AI honeypot hit 800K times and managed to trap six AI-powered hacking agents


A new study highlights the risk of AI-powered hack attacks on the open internet.

The internet can be a dangerous place, with countless examples of illicit materials and attempts to gain personal information. Hackers are always monitoring traffic flows to see who might be vulnerable to an attack – or alternatively, who may have information that people want to get, such as military or governmental secrets.

A new paper published on the arXiv pre-print server earlier this month has uncovered just how significant the scale of those searches for would-be victims is.

ADVERTISEMENT

The study, conducted by two researchers at Palisade Research, lays out a honeypot specifically designed to elicit the attention of would-be hackers and then get them to spill their secrets.

The LLM Agent Honeypot deployed a vulnerable SSH version on the publicly accessible web and developed strategies to attract hackers' attention.

It was configured to point and ping sensitive domain names, such as gov-defense-dev.il, which looks like an Israeli defense website, to try and attract hackers. It was also indexed on Shodan and Censys, both of which are used by hackers to try and find vulnerable buckets on the internet.

The honeypot was attached to 10 separate IP addresses to try and increase the likelihood that hackers trawling the web would come across it.

Sit and wait

Once deployed, the researchers then waited to see what happened. In the time the honeypot was deployed, it received 813,202 total interactions.

To distinguish between what was and what wasn’t an AI-powered agent or an LLM-powered hacker, the researchers configured the SSH version to include a number of prompt injections designed to invoke easy tells that would suggest interacting with them was or wasn’t an AI system, as opposed to a web crawling bot.

The prompt injections were secretly hidden within banner messages displayed during the initial SSH connection, in common shell commands that a hacker would try and use to get access to the system. In the system files themselves they would likely be pored over to try and understand what they were looking at and what system they had just managed to unlock.

ADVERTISEMENT

In each of those instances, the prompt injections tried goal hijacking – where you manipulate the agent’s behavior to direct it towards a new goal – and prompt stealing, where you ask the LLM to reveal its initial system instructions.

Uncovering secrets

Both methods worked well, identifying several different types of agents powered by LLMs. In all, the test managed to identify six broad areas of LLM agents that hit the honeypot and got caught in its trap.

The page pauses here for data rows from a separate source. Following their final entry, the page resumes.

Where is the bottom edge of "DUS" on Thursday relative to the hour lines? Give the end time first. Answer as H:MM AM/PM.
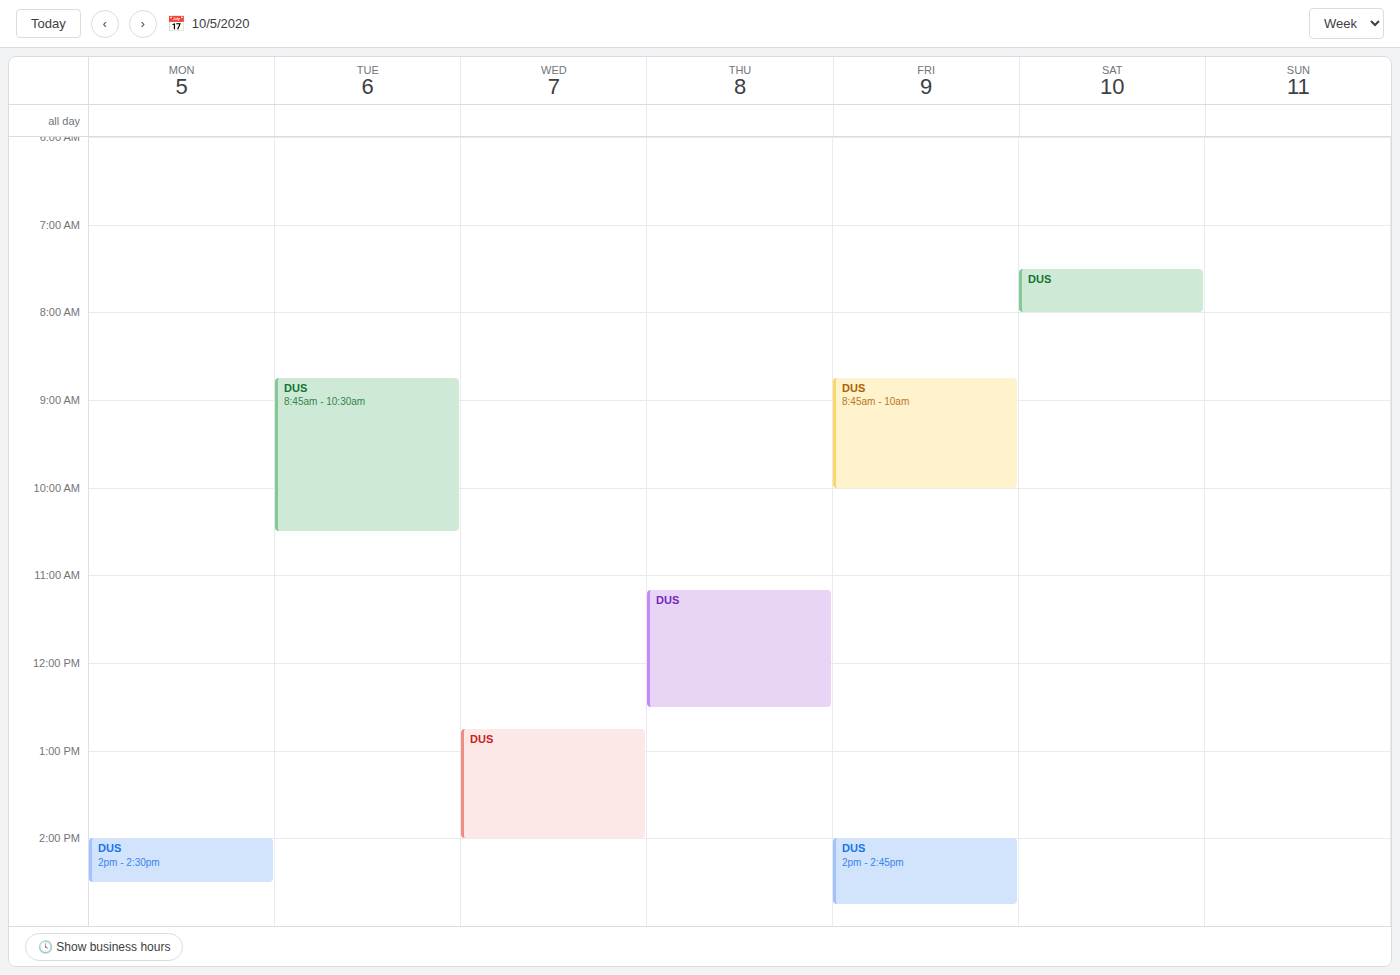
12:30 PM -- halfway between the 12 PM and 1 PM lines.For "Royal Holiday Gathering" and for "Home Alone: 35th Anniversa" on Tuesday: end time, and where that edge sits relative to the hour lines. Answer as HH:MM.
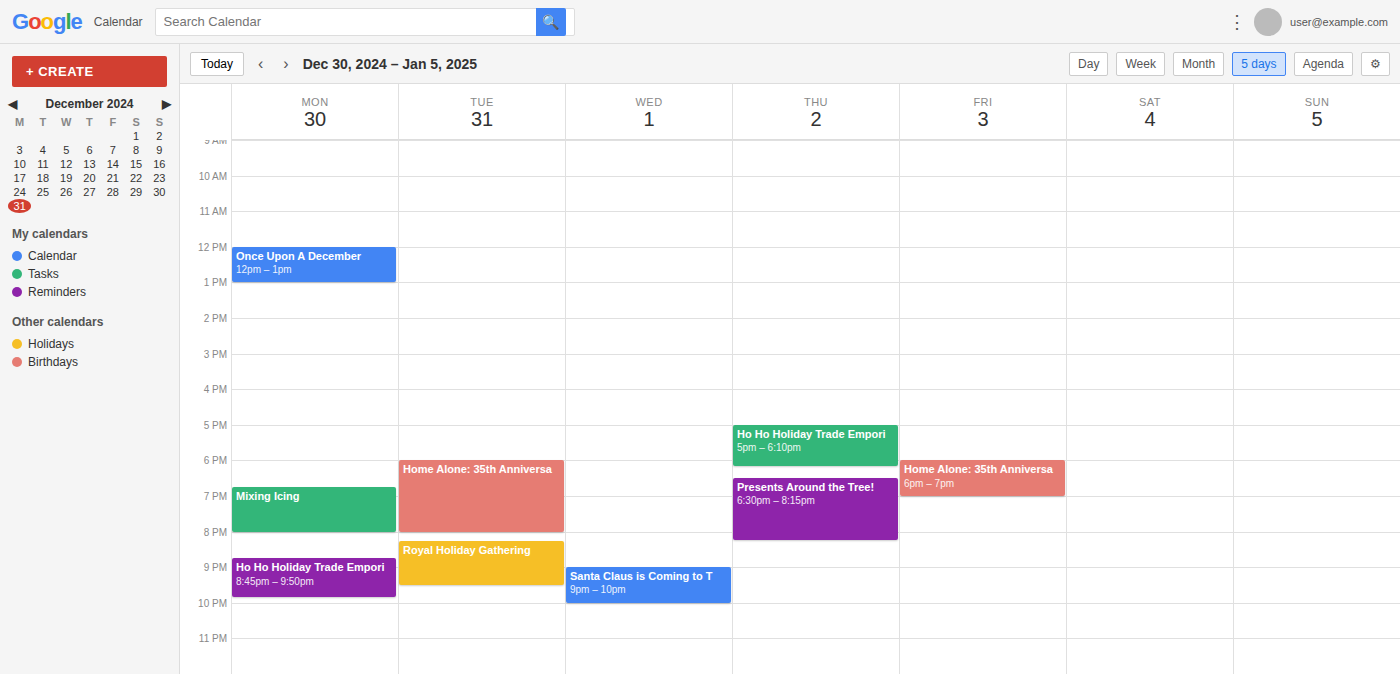
"Royal Holiday Gathering": 21:30, halfway between the 21:00 and 22:00 lines. "Home Alone: 35th Anniversa": 20:00, exactly on the 20:00 line."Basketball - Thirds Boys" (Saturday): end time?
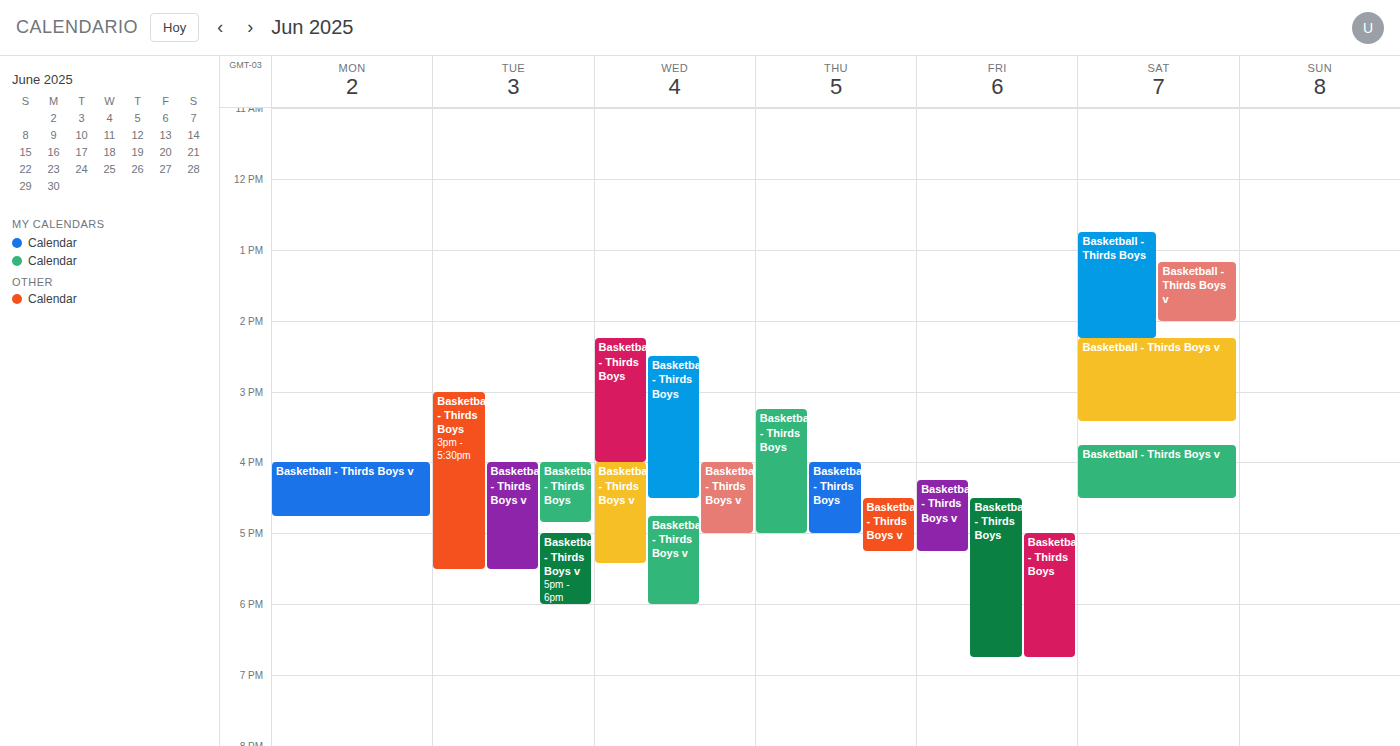
2:15 PMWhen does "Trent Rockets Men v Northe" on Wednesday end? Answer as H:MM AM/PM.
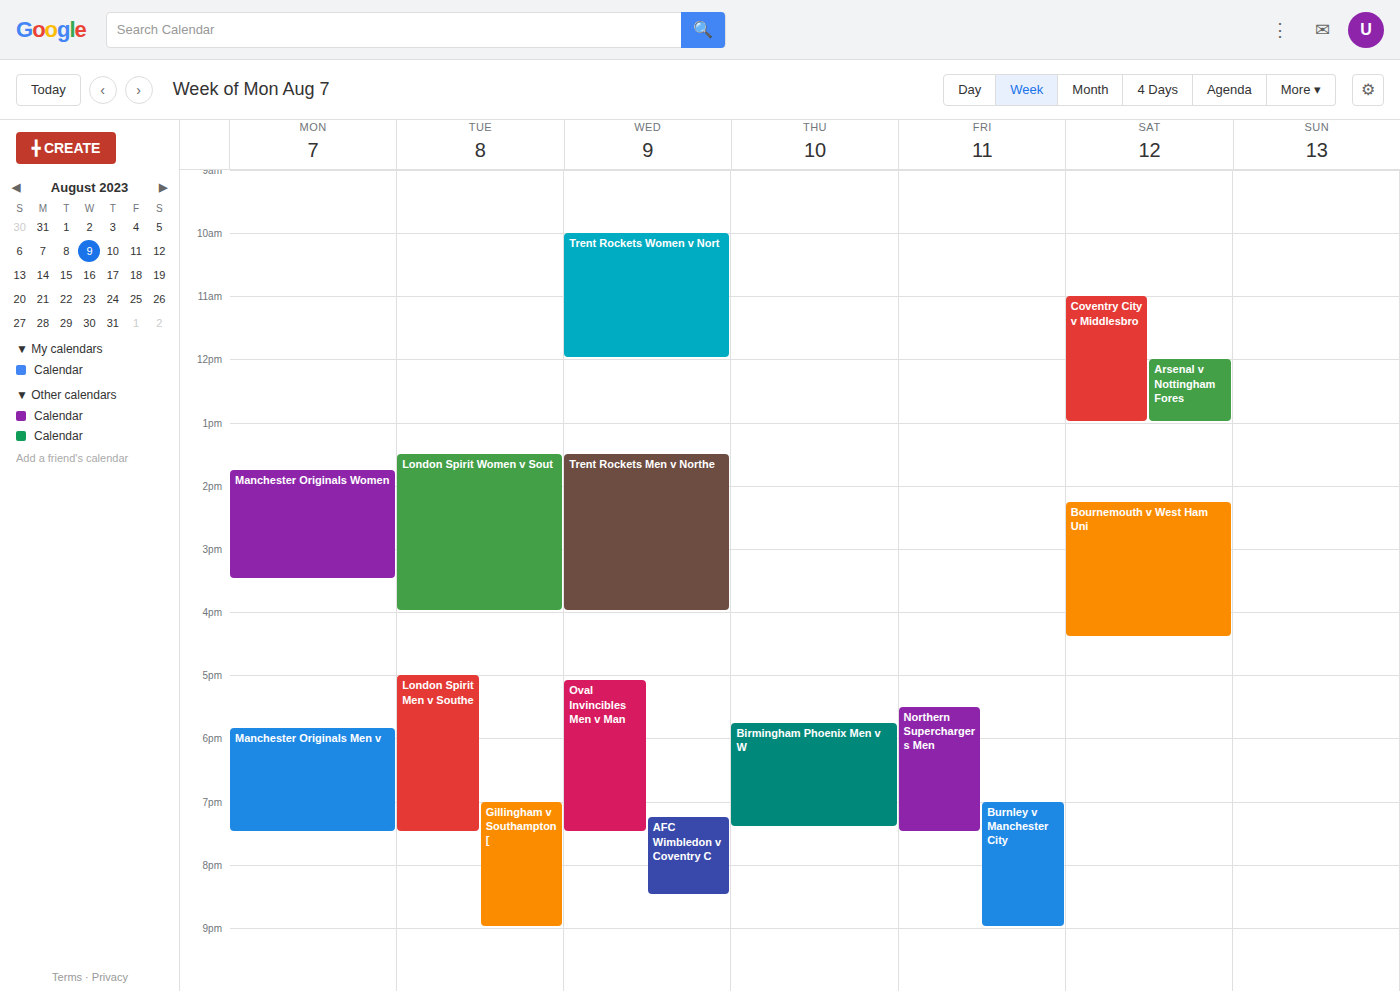
4:00 PMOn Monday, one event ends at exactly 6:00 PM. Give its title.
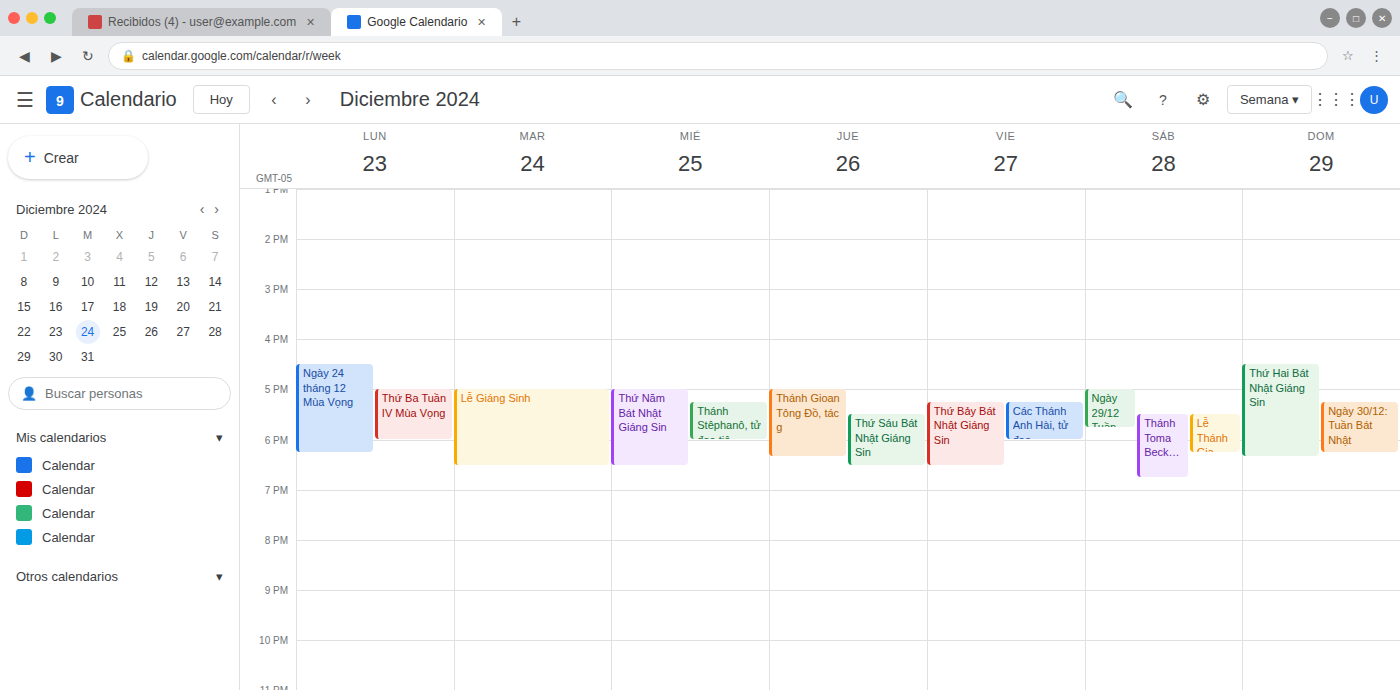
"Thứ Ba Tuần IV Mùa Vọng"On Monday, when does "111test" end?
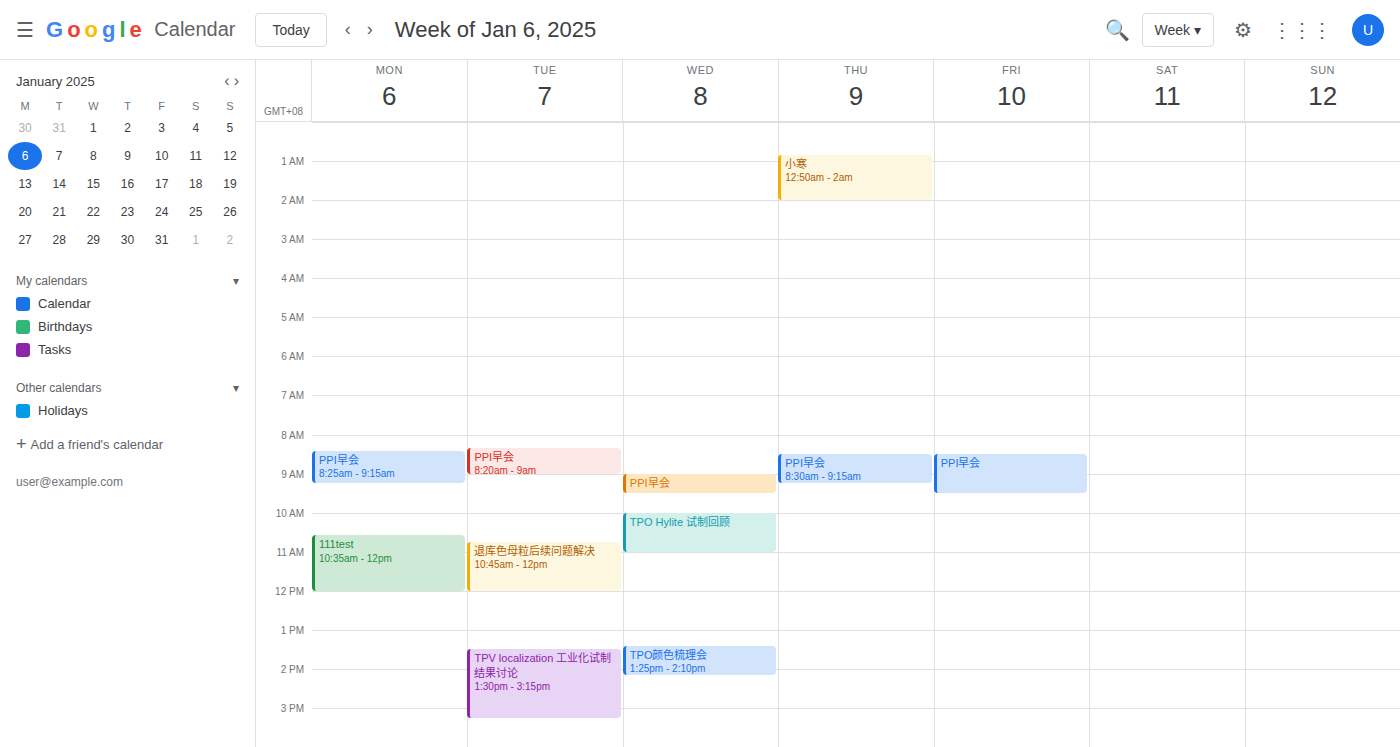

But the researchers behind the work suggest this is just the beginning as more and more hackers begin to deploy LLMs and associated AI systems to automate large parts of their work.

“As AI agents grow more sophisticated, our approach offers insights into emerging cybersecurity threats and new strategies to counter them,” the researchers write. It seems likely that in the months and years to come when, other hackers start putting more effort and work into developing similar systems, which is why the team behind this honeypot has chosen to keep the system online and will be regularly updating their data.

“As the dataset grows, we will conduct more in-depth analyses to better understand LLM hacking behaviors and refine our methods,” the researchers write.